━━ TEXTO PROPORCIONADO ━━

Con la primera Constitución socialista, de julio de 1918, junto con sucesivos decretos, se consagraron derechos fundamentales. Tal como lo expresó Lenin, se trataba de la legislación más avanzada del mundo. Por ejemplo: se nacionalizaron la banca, la tierra y el agua, que eran considerados bienes públicos; se consagró el derecho al voto de las mujeres; se legalizaron el divorcio y el aborto, y fueron gratuitos; se despenalizaron el adulterio y la homosexualidad; se construyeron comedores públicos y guarderías para niños. Las políticas sobre las mujeres comprendían una parte muy importante de la propuesta programática, y surgieron del enorme protagonismo y el papel que tuvieron las mujeres en la Revolución de Octubre.
Estos cambios, el nuevo paradigma ético que implicaba la revolución, generaron millones de revolucionarios a lo largo y ancho del mundo, y sobre todo de revoluciones, como recordara Hobsbawm. Significó una redimensión de la esperanza como síntesis de una utopía, catapultó los sueños de los pobres del mundo y de los oprimidos, se erigió como motor de los movimientos populares y revolucionarios en todo el planeta. Fue referencia tanto para quienes se inspiraban en ella y la defendían como para quienes la criticaban y la rechazaban.

━━━
━━ INFORMACIÓN PROPORCIONADA ━━

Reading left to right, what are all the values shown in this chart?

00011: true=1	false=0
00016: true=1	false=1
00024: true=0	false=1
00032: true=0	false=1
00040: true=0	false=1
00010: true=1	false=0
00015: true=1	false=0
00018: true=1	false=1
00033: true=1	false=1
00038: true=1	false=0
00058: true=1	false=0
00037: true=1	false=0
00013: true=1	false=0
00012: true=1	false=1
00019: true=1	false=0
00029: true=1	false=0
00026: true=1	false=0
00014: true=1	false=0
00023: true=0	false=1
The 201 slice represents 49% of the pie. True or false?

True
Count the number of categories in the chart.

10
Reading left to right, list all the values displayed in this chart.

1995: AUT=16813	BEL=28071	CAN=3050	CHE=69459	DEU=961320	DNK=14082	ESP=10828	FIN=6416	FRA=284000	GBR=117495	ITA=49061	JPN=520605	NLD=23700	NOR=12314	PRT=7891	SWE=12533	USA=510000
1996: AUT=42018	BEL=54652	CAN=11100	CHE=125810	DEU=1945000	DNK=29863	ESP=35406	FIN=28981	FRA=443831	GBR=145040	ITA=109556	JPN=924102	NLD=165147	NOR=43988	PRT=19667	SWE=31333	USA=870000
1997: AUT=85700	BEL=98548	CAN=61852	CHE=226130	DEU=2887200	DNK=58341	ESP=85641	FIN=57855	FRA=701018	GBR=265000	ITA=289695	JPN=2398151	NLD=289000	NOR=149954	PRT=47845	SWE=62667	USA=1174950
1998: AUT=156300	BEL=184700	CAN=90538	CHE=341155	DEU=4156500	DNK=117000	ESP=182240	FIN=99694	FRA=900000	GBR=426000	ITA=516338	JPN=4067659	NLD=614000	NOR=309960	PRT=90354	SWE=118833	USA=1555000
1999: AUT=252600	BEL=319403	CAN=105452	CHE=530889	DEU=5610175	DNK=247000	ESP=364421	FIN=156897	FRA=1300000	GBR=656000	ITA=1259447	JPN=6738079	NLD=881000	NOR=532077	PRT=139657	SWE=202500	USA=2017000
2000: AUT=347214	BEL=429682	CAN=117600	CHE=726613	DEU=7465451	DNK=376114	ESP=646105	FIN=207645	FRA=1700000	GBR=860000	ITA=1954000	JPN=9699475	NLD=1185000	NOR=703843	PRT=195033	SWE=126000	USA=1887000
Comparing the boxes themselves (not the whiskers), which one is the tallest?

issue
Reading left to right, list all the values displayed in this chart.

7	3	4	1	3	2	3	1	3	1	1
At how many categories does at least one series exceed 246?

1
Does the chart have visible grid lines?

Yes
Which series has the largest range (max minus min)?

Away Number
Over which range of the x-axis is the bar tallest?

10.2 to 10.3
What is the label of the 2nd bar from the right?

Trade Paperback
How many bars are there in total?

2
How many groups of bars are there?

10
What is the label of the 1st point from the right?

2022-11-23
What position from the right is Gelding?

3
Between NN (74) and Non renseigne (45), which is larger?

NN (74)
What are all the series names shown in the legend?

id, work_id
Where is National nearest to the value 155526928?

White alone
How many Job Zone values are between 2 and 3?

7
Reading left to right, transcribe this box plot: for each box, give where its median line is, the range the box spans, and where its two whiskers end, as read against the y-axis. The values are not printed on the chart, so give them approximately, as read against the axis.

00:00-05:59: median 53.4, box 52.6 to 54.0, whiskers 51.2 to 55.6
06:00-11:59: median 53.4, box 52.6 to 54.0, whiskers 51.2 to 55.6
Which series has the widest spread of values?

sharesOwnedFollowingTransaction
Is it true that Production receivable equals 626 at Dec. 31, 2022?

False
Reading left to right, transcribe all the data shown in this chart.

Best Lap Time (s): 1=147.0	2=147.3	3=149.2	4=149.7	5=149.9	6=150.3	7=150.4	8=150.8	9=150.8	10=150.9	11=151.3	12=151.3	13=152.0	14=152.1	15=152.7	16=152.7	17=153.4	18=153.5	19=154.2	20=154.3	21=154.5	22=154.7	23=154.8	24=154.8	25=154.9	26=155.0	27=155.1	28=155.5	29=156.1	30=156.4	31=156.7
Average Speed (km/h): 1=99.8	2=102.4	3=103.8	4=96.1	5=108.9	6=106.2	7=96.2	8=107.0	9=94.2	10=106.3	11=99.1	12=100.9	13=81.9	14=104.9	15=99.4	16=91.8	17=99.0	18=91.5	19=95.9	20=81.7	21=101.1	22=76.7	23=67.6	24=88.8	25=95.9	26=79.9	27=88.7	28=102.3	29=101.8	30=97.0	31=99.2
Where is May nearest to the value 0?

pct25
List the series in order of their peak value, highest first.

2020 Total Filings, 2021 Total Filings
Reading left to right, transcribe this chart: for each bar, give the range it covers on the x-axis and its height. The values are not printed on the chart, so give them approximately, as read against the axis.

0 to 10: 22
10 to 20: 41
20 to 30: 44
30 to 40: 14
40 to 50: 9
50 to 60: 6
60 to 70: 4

━━━

TAREA | En el texto proporcionado, reproduce el tramo que va desde "Con la primera" hasta "Revolución de Octubre.", sustituyendo "comedores públicos" por "comedores populares".

RESPUESTA ESPERADA |
Con la primera Constitución socialista, de julio de 1918, junto con sucesivos decretos, se consagraron derechos fundamentales. Tal como lo expresó Lenin, se trataba de la legislación más avanzada del mundo. Por ejemplo: se nacionalizaron la banca, la tierra y el agua, que eran considerados bienes públicos; se consagró el derecho al voto de las mujeres; se legalizaron el divorcio y el aborto, y fueron gratuitos; se despenalizaron el adulterio y la homosexualidad; se construyeron comedores populares y guarderías para niños. Las políticas sobre las mujeres comprendían una parte muy importante de la propuesta programática, y surgieron del enorme protagonismo y el papel que tuvieron las mujeres en la Revolución de Octubre.